Only one stretch of the data below is needed. Output the lines from the one with "sponsorship. Users are" up to and including the one with "all applicable laws", exactly as they stand.

'''

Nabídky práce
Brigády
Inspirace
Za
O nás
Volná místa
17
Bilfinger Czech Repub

'''
'''

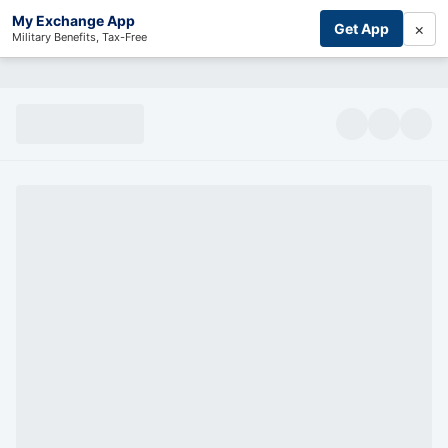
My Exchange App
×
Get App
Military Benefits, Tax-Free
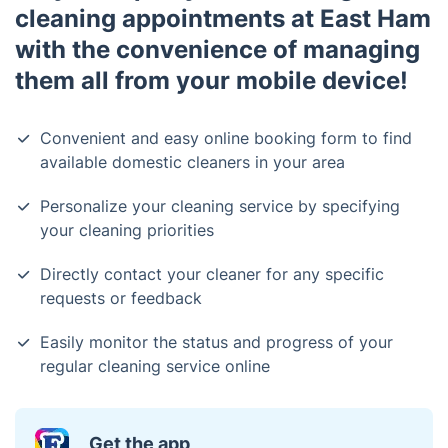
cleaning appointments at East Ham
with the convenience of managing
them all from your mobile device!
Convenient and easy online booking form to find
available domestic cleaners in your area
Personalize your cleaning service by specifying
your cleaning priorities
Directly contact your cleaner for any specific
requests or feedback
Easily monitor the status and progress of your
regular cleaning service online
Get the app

'''
'''

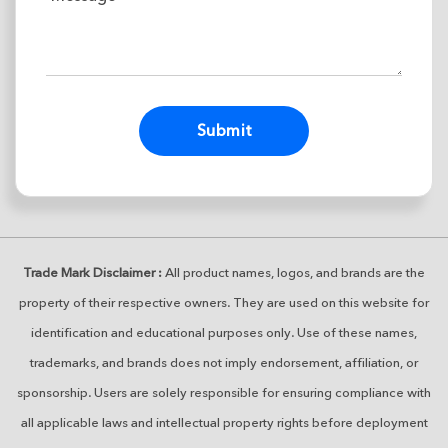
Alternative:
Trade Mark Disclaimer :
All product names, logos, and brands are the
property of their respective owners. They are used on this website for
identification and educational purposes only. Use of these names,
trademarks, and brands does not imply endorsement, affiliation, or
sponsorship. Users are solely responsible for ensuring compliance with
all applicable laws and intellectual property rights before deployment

'''

*Result for this task*
sponsorship. Users are solely responsible for ensuring compliance with
all applicable laws and intellectual property rights before deployment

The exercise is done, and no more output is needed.